Assoiffé de bonheur

Ma génération met la barre un peu haute. Nous avons cru aux héros des livres et à la bonté du monde ; nous avons hérité de nos pères les rêves socialistes et socialisants, l’amour fou version surréaliste revu et corrigé ; nous avons été élevés dans des familles chrétiennes qui nous gavaient de grands idéaux et qui nous ont forgé une âme sensible et généreuse, gentille et naïve, conviviale et humble.

Avec Emile pour modèle, nous avons applaudi Tintin pourchassant les méchants, pratiqué le jiu-jitsu avec le commandant Bob Morane et son ami Bill Ballantine pour nettoyer le monde des malfrats, élucidé bien de meurtres crapuleux avec le bon Hercule Poirot. La Comtesse de Ségur est aussi passé par là... Il nous a été facile de nous émouvoir des aventures d’Harry Potter ou de celles de Frodon et nous nous prenons aujourd’hui pour les nouveaux Captain America, Spider-Man, Iron Man, Fantastic Four et compagnie.
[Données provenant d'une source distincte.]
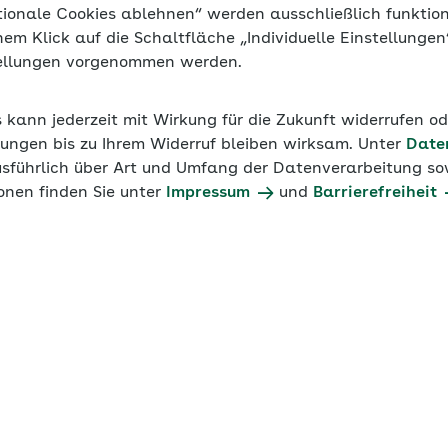
tionale Cookies ablehnen“ werden ausschließlich funktio
inem Klick auf die Schaltfläche „Individuelle Einstellunge
tellungen vorgenommen werden.
24
Werte 2023
Werte 2022
Werte 2021
s kann jederzeit mit Wirkung für die Zukunft widerrufen o
ungen bis zu Ihrem Widerruf bleiben wirksam. Unter
Date
usführlich über Art und Umfang der Datenverarbeitung sow
nijiobs
onen finden Sie unter
Impressum
und
Barrierefreiheit
m­la­gen
Bei­trags­grup­pe
P
­ber­bei­trag zur Kran­ken­
6000
­ber­bei­trag zur Kran­ken­
6000
schäf­ti­gung im pri­va­ten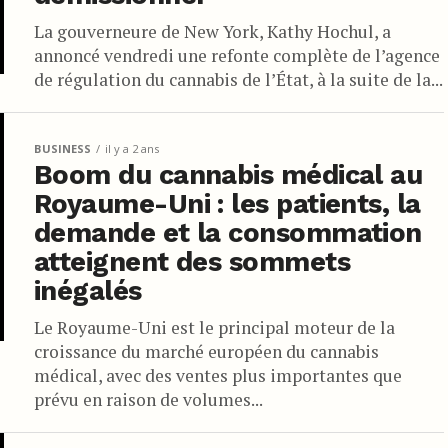
La gouverneure de New York, Kathy Hochul, a
annoncé vendredi une refonte complète de l’agence
de régulation du cannabis de l’État, à la suite de la...
BUSINESS
il y a 2 ans
Boom du cannabis médical au
Royaume-Uni : les patients, la
demande et la consommation
atteignent des sommets
inégalés
Le Royaume-Uni est le principal moteur de la
croissance du marché européen du cannabis
médical, avec des ventes plus importantes que
prévu en raison de volumes...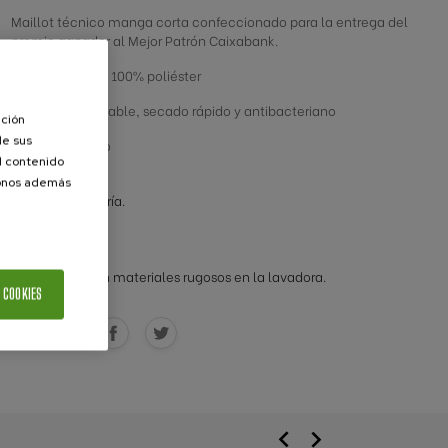
Maillot técnico manga corta confeccionado para la entrega del
premio ganador al Mejor Patrón Caixabank.
- Composición: 100% poliéster
- Tejido transpirable, secado rápido y antibacteriano
ación
de sus
Modo de lavado
el contenido
Lavar del revés.
donos además
Lavar en agua fría.
No planchar.
No secadora.
No lejía.
No mezclar con materiales rugosos en la lavadora.
 COOKIES
Compartir

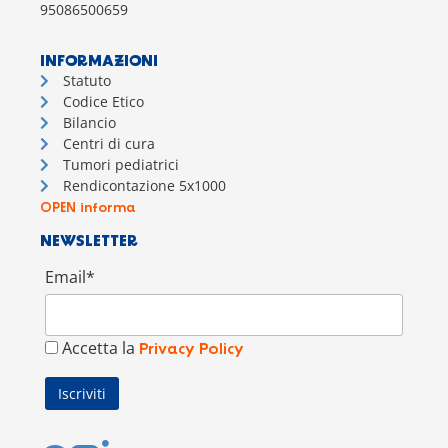
95086500659
INFORMAZIONI
Statuto
Codice Etico
Bilancio
Centri di cura
Tumori pediatrici
Rendicontazione 5x1000
OPEN informa
NEWSLETTER
Email*
Accetta la
Privacy Policy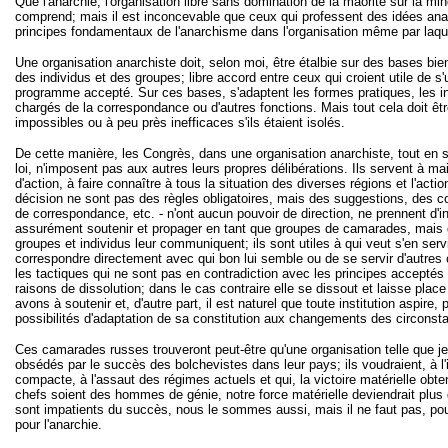
Que l'anarchie, l'organisation libre sans domination de la maorité sur la min
comprend; mais il est inconcevable que ceux qui professent des idées anar
principes fondamentaux de l'anarchisme dans l'organisation même par laqu
Une organisation anarchiste doit, selon moi, être étalbie sur des bases b
des individus et des groupes; libre accord entre ceux qui croient utile de 
programme accepté. Sur ces bases, s'adaptent les formes pratiques, les ins
chargés de la correspondance ou d'autres fonctions. Mais tout cela doit être
impossibles ou à peu près inefficaces s'ils étaient isolés.
De cette manière, les Congrès, dans une organisation anarchiste, tout en so
loi, n'imposent pas aux autres leurs propres délibérations. Ils servent à 
d'action, à faire connaître à tous la situation des diverses régions et l'act
décision ne sont pas des règles obligatoires, mais des suggestions, des co
de correspondance, etc. - n'ont aucun pouvoir de direction, ne prennent d'in
assurément soutenir et propager en tant que groupes de camarades, mais qu'
groupes et individus leur communiquent; ils sont utiles à qui veut s'en servi
correspondre directement avec qui bon lui semble ou de se servir d'autre
les tactiques qui ne sont pas en contradiction avec les principes acceptés 
raisons de dissolution; dans le cas contraire elle se dissout et laisse pl
avons à soutenir et, d'autre part, il est naturel que toute institution aspire,
possibilités d'adaptation de sa constitution aux changements des circonsta
Ces camarades russes trouveront peut-être qu'une organisation telle que je 
obsédés par le succès des bolchevistes dans leur pays; ils voudraient, à l'
compacte, à l'assaut des régimes actuels et qui, la victoire matérielle obte
chefs soient des hommes de génie, notre force matérielle deviendrait plu
sont impatients du succès, nous le sommes aussi, mais il ne faut pas, pour
pour l'anarchie.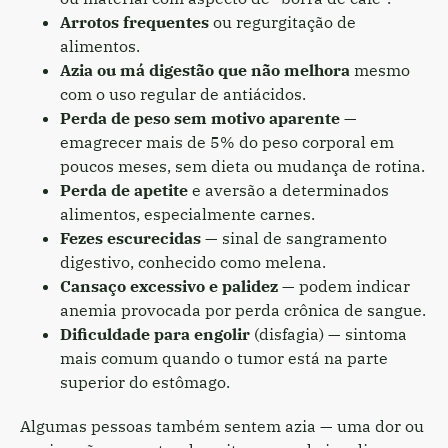
Arrotos frequentes
ou regurgitação de
alimentos.
Azia ou má digestão que não melhora
mesmo
com o uso regular de antiácidos.
Perda de peso sem motivo aparente
—
emagrecer mais de 5% do peso corporal em
poucos meses, sem dieta ou mudança de rotina.
Perda de apetite
e aversão a determinados
alimentos, especialmente carnes.
Fezes escurecidas
— sinal de sangramento
digestivo, conhecido como melena.
Cansaço excessivo e palidez
— podem indicar
anemia provocada por perda crônica de sangue.
Dificuldade para engolir
(disfagia) — sintoma
mais comum quando o tumor está na parte
superior do estômago.
Algumas pessoas também sentem azia — uma dor ou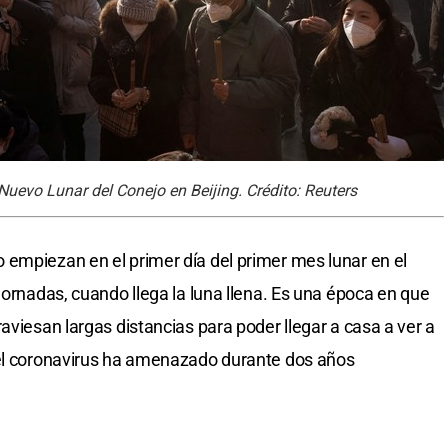
Nuevo Lunar del Conejo en Beijing. Crédito: Reuters
empiezan en el primer día del primer mes lunar en el
jornadas, cuando llega la luna llena. Es una época en que
aviesan largas distancias para poder llegar a casa a ver a
 el coronavirus ha amenazado durante dos años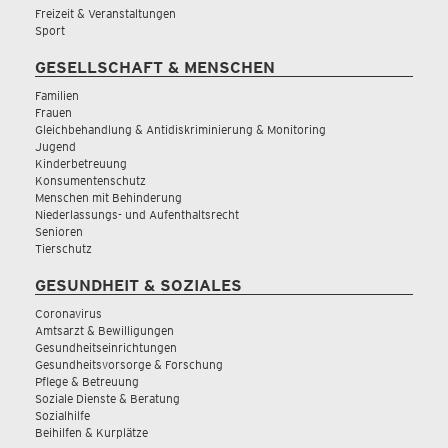
Freizeit & Veranstaltungen
Sport
GESELLSCHAFT & MENSCHEN
Familien
Frauen
Gleichbehandlung & Antidiskriminierung & Monitoring
Jugend
Kinderbetreuung
Konsumentenschutz
Menschen mit Behinderung
Niederlassungs- und Aufenthaltsrecht
Senioren
Tierschutz
GESUNDHEIT & SOZIALES
Coronavirus
Amtsarzt & Bewilligungen
Gesundheitseinrichtungen
Gesundheitsvorsorge & Forschung
Pflege & Betreuung
Soziale Dienste & Beratung
Sozialhilfe
Beihilfen & Kurplätze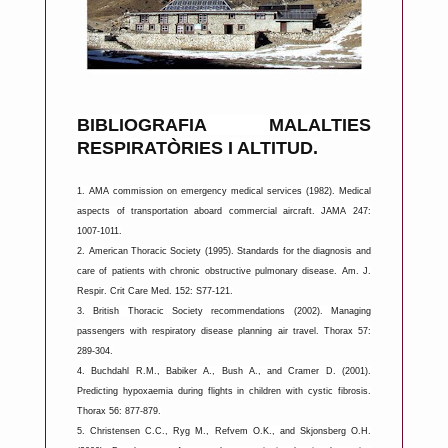
BIBLIOGRAFIA MALALTIES
RESPIRATÒRIES I ALTITUD.
1.
AMA commission on emergency medical services (1982). Medical
aspects of transportation aboard commercial aircraft. JAMA 247:
1007-1011.
2.
American Thoracic Society (1995). Standards for the diagnosis and
care of patients with chronic obstructive pulmonary disease. Am. J.
Respir. Crit Care Med. 152: S77-121.
3.
British Thoracic Society recommendations (2002). Managing
passengers with respiratory disease planning air travel. Thorax 57:
289-304.
4.
Buchdahl R.M., Babiker A., Bush A., and Cramer D. (2001).
Predicting hypoxaemia during flights in children with cystic fibrosis.
Thorax 56: 877-879.
5.
Christensen C.C., Ryg M., Refvem O.K., and Skjonsberg O.H.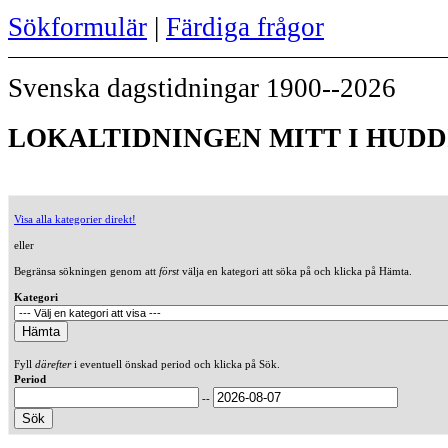
Sökformulär
|
Färdiga frågor
Svenska dagstidningar 1900--2026
LOKALTIDNINGEN MITT I HUDDI
Visa alla kategorier direkt!
eller
Begränsa sökningen genom att
först
välja en kategori att söka på och klicka på Hämta.
Kategori
Fyll
därefter
i eventuell önskad period och klicka på Sök.
Period
--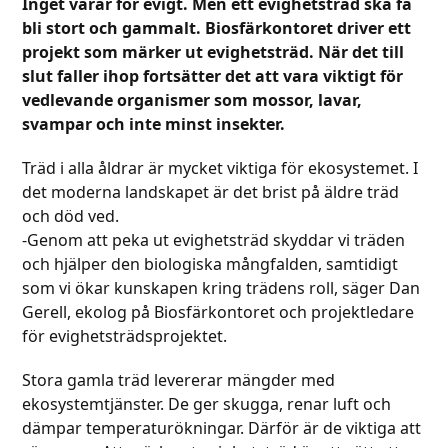
Inget varar för evigt. Men ett evighetsträd ska få
bli stort och gammalt. Biosfärkontoret driver ett
projekt som märker ut evighetsträd. När det till
slut faller ihop fortsätter det att vara viktigt för
vedlevande organismer som mossor, lavar,
svampar och inte minst insekter.
Träd i alla åldrar är mycket viktiga för ekosystemet. I
det moderna landskapet är det brist på äldre träd
och död ved.
-Genom att peka ut evighetsträd skyddar vi träden
och hjälper den biologiska mångfalden, samtidigt
som vi ökar kunskapen kring trädens roll, säger Dan
Gerell, ekolog på Biosfärkontoret och projektledare
för evighetsträdsprojektet.
Stora gamla träd levererar mängder med
ekosystemtjänster. De ger skugga, renar luft och
dämpar temperaturökningar. Därför är de viktiga att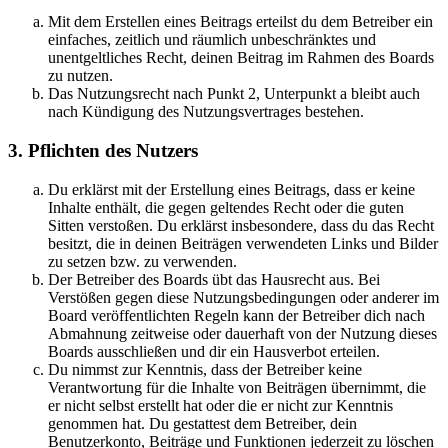
Mit dem Erstellen eines Beitrags erteilst du dem Betreiber ein
einfaches, zeitlich und räumlich unbeschränktes und
unentgeltliches Recht, deinen Beitrag im Rahmen des Boards
zu nutzen.
Das Nutzungsrecht nach Punkt 2, Unterpunkt a bleibt auch
nach Kündigung des Nutzungsvertrages bestehen.
3. Pflichten des Nutzers
Du erklärst mit der Erstellung eines Beitrags, dass er keine
Inhalte enthält, die gegen geltendes Recht oder die guten
Sitten verstoßen. Du erklärst insbesondere, dass du das Recht
besitzt, die in deinen Beiträgen verwendeten Links und Bilder
zu setzen bzw. zu verwenden.
Der Betreiber des Boards übt das Hausrecht aus. Bei
Verstößen gegen diese Nutzungsbedingungen oder anderer im
Board veröffentlichten Regeln kann der Betreiber dich nach
Abmahnung zeitweise oder dauerhaft von der Nutzung dieses
Boards ausschließen und dir ein Hausverbot erteilen.
Du nimmst zur Kenntnis, dass der Betreiber keine
Verantwortung für die Inhalte von Beiträgen übernimmt, die
er nicht selbst erstellt hat oder die er nicht zur Kenntnis
genommen hat. Du gestattest dem Betreiber, dein
Benutzerkonto, Beiträge und Funktionen jederzeit zu löschen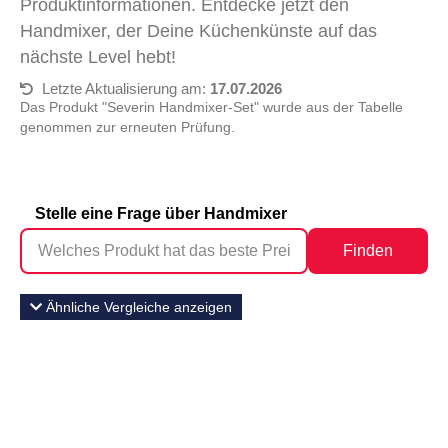
Produktinformationen. Entdecke jetzt den
Handmixer, der Deine Küchenkünste auf das
nächste Level hebt!
Letzte Aktualisierung am:
17.07.2026
Das Produkt "Severin Handmixer-Set" wurde aus der Tabelle
genommen zur erneuten Prüfung.
Stelle eine Frage über Handmixer
Finden
Ähnliche Vergleiche anzeigen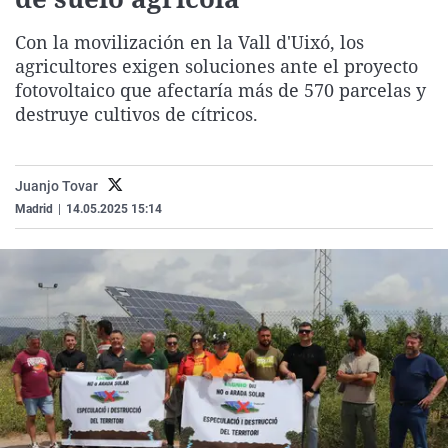
La rosa de los vientos
Caso
Extremadura
Virales
Con la movilización en la Vall d'Uixó, los
Gente viajera
Retornados
Galicia
Televisión
agricultores exigen soluciones ante el proyecto
Como el perro y el gat
Equipo de investigaci
La Rioja
Elecciones
fotovoltaico que afectaría más de 570 parcelas y
destruye cultivos de cítricos.
Operación Viuda Negr
Navarra
País Vasco
Juanjo Tovar
Madrid
|
14.05.2025 15:14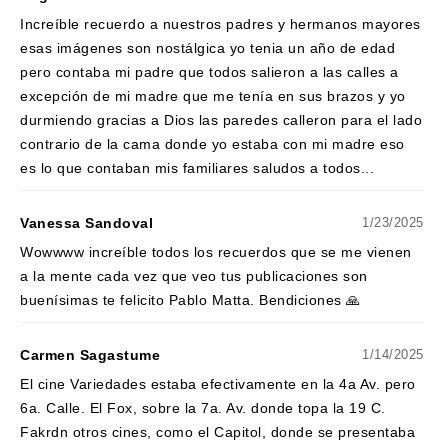
Increíble recuerdo a nuestros padres y hermanos mayores
esas imágenes son nostálgica yo tenia un año de edad
pero contaba mi padre que todos salieron a las calles a
excepción de mi madre que me tenía en sus brazos y yo
durmiendo gracias a Dios las paredes calleron para el lado
contrario de la cama donde yo estaba con mi madre eso
es lo que contaban mis familiares saludos a todos...
Vanessa Sandoval
1/23/2025
Wowwww increíble todos los recuerdos que se me vienen
a la mente cada vez que veo tus publicaciones son
buenísimas te felicito Pablo Matta. Bendiciones 🙏
Carmen Sagastume
1/14/2025
El cine Variedades estaba efectivamente en la 4a Av. pero
6a. Calle. El Fox, sobre la 7a. Av. donde topa la 19 C.
Fakrdn otros cines, como el Capitol, donde se presentaba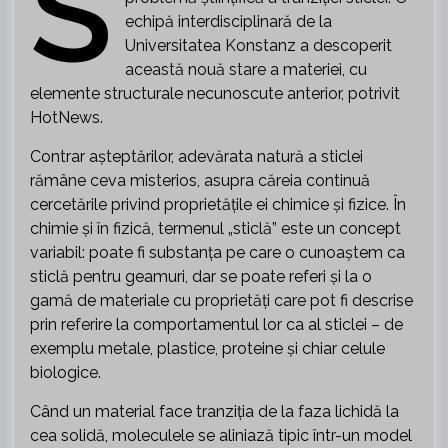
S
echipă interdisciplinară de la
Universitatea Konstanz a descoperit
această nouă stare a materiei, cu
elemente structurale necunoscute anterior, potrivit
HotNews.
Contrar așteptărilor, adevărata natură a sticlei
rămâne ceva misterios, asupra căreia continuă
cercetările privind proprietățile ei chimice și fizice. În
chimie și în fizică, termenul „sticlă” este un concept
variabil: poate fi substanța pe care o cunoaștem ca
sticlă pentru geamuri, dar se poate referi și la o
gamă de materiale cu proprietăți care pot fi descrise
prin referire la comportamentul lor ca al sticlei – de
exemplu metale, plastice, proteine și chiar celule
biologice.
Când un material face tranziția de la faza lichidă la
cea solidă, moleculele se aliniază tipic într-un model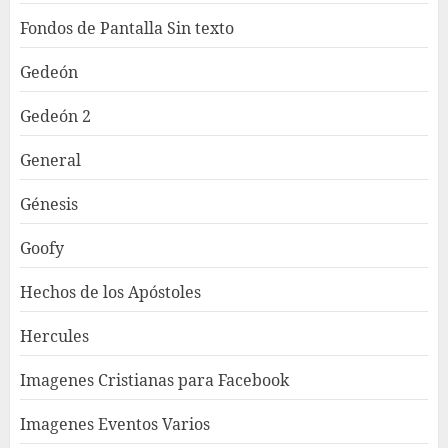
Fondos de Pantalla Sin texto
Gedeón
Gedeón 2
General
Génesis
Goofy
Hechos de los Apóstoles
Hercules
Imagenes Cristianas para Facebook
Imagenes Eventos Varios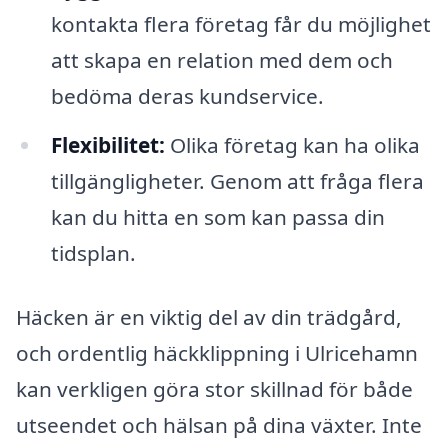
kontakta flera företag får du möjlighet
att skapa en relation med dem och
bedöma deras kundservice.
Flexibilitet:
Olika företag kan ha olika
tillgängligheter. Genom att fråga flera
kan du hitta en som kan passa din
tidsplan.
Häcken är en viktig del av din trädgård,
och ordentlig häckklippning i Ulricehamn
kan verkligen göra stor skillnad för både
utseendet och hälsan på dina växter. Inte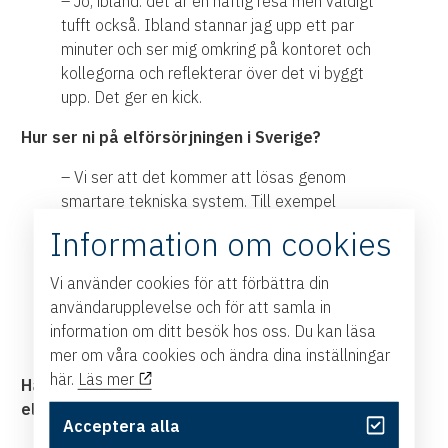
– Jo, ibland. det är en häftig resa men väldigt
tufft också. Ibland stannar jag upp ett par
minuter och ser mig omkring på kontoret och
kollegorna och reflekterar över det vi byggt
upp. Det ger en kick.
Hur ser ni på elförsörjningen i Sverige?
– Vi ser att det kommer att lösas genom
smartare tekniska system. Till exempel
system som gör att man laddar på natten när
Information om cookies
det finns mer el tillgänglig och liknande.
Smartare teknik som bygger bort effektbristen
Vi använder cookies för att förbättra din
i städerna. Energilagring i batterier från
användarupplevelse och för att samla in
solenergi kommer också att lösa mycket av
information om ditt besök hos oss. Du kan läsa
effektbristen fram över.
mer om våra cookies och ändra dina inställningar
här.
Läs mer
Har du några åsikter om statens inblandning i
elbilsutvecklingen?
Acceptera alla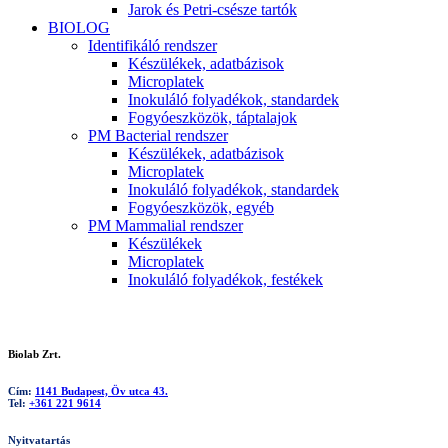
Jarok és Petri-csésze tartók
BIOLOG
Identifikáló rendszer
Készülékek, adatbázisok
Microplatek
Inokuláló folyadékok, standardek
Fogyóeszközök, táptalajok
PM Bacterial rendszer
Készülékek, adatbázisok
Microplatek
Inokuláló folyadékok, standardek
Fogyóeszközök, egyéb
PM Mammalial rendszer
Készülékek
Microplatek
Inokuláló folyadékok, festékek
Biolab Zrt.
Cím:
1141 Budapest, Öv utca 43.
Tel:
+361 221 9614
Nyitvatartás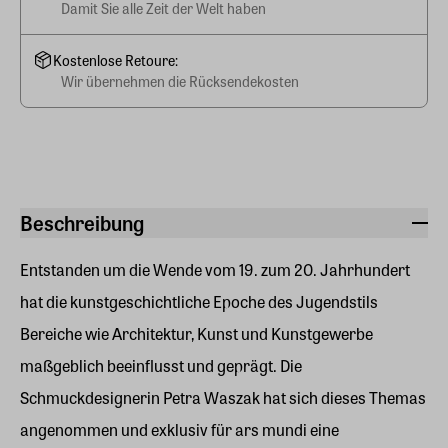
Damit Sie alle Zeit der Welt haben
Kostenlose Retoure:
Wir übernehmen die Rücksendekosten
Beschreibung
Entstanden um die Wende vom 19. zum 20. Jahrhundert
hat die kunstgeschichtliche Epoche des Jugendstils
Bereiche wie Architektur, Kunst und Kunstgewerbe
maßgeblich beeinflusst und geprägt. Die
Schmuckdesignerin Petra Waszak hat sich dieses Themas
angenommen und exklusiv für ars mundi eine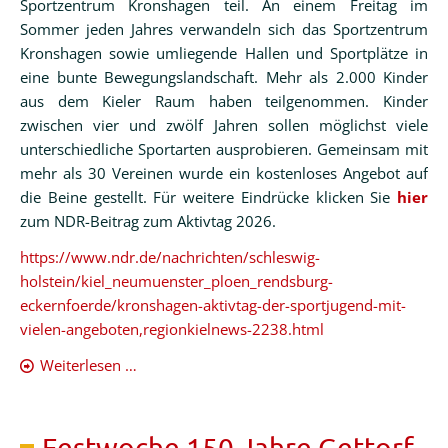
Sportzentrum Kronshagen teil. An einem Freitag im
Schulelternbeirat
Sommer jeden Jahres verwandeln sich das Sportzentrum
Förderverein
Kronshagen sowie umliegende Hallen und Sportplätze in
eine bunte Bewegungslandschaft. Mehr als 2.000 Kinder
Aktionen
aus dem Kieler Raum haben teilgenommen. Kinder
zwischen vier und zwölf Jahren sollen möglichst viele
Downloads
unterschiedliche Sportarten ausprobieren. Gemeinsam mit
OGA
mehr als 30 Vereinen wurde ein kostenloses Angebot auf
die Beine gestellt. Für weitere Eindrücke klicken Sie
hier
OGA
zum NDR-Beitrag zum Aktivtag 2026.
-
https://www.ndr.de/nachrichten/schleswig-
Allgemeines
holstein/kiel_neumuenster_ploen_rendsburg-
Plätze
eckernfoerde/kronshagen-aktivtag-der-sportjugend-mit-
&
vielen-angeboten,regionkielnews-2238.html
Anmeldung
Aktivtag
Weiterlesen …
mit
Satzung
der
FSJ
Sportjugend
Festwoche 150 Jahre Gettorf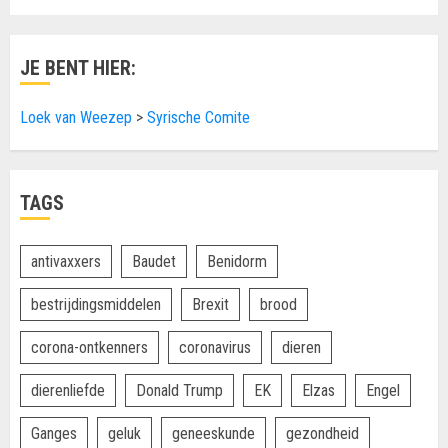
JE BENT HIER:
Loek van Weezep
>
Syrische Comite
TAGS
antivaxxers
Baudet
Benidorm
bestrijdingsmiddelen
Brexit
brood
corona-ontkenners
coronavirus
dieren
dierenliefde
Donald Trump
EK
Elzas
Engel
Ganges
geluk
geneeskunde
gezondheid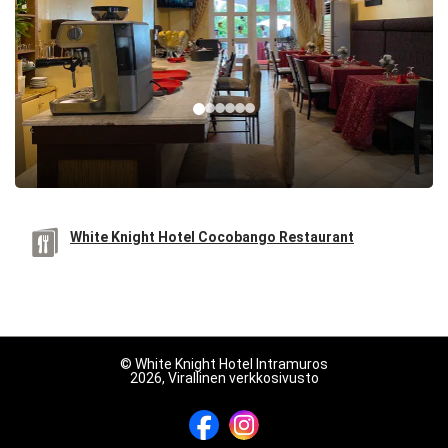
White Knight Hotel Cocobango Restaurant
© White Knight Hotel Intramuros
2026, Virallinen verkkosivusto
Nos parents nous ont fait rêver d’un monde beau et juste. Du manger pour tous, de la paix pour tous, de l’eau pour tous, de la santé pour tous, du travail pour tous ; du droit à la vie, à la liberté, à la dignité, à une certaine humanité, à la justice sociale. D’un monde Père Noël qui congratule les efforts et les bonnes attitudes, les BA (Bonnes Actions) du scoutisme. D’une justice aveugle qui punit le coupable pour l’aider à rentrer dans les rangs des Hommes de Bonne Volonté. Mais le monde, celui que nos parents nous ont légué, n’est pas si simple.

Ces mêmes parents, qui nous ont donné cette merveilleuse éducation, qui ont inventé la plus grande coalition pour la paix (l’ONU, oui !) jamais réalisée de tous les temps, ces mêmes parents ont fini par se doter de grandes armées interventionnistes. Ces mêmes parents, qui nous ont gavés de grands idéaux, insufflé des valeurs morales et de nobles sentiments, ces mêmes parents ont financé leur grande civilisation avec l’esclavage. Ils ont construit leur or sur l’exploitation du plus faible en Afrique et en Amérique latine. Ces mêmes parents, qui nous ont enseigné le bon petit Jésus et son Père qui est au Ciel, qui nous ont fait miroiter un Paradis là où il n’y a que des étoiles, des planètes vides et des gaz, transforment les églises en musées, en bibliothèques ou même en boites de nuit.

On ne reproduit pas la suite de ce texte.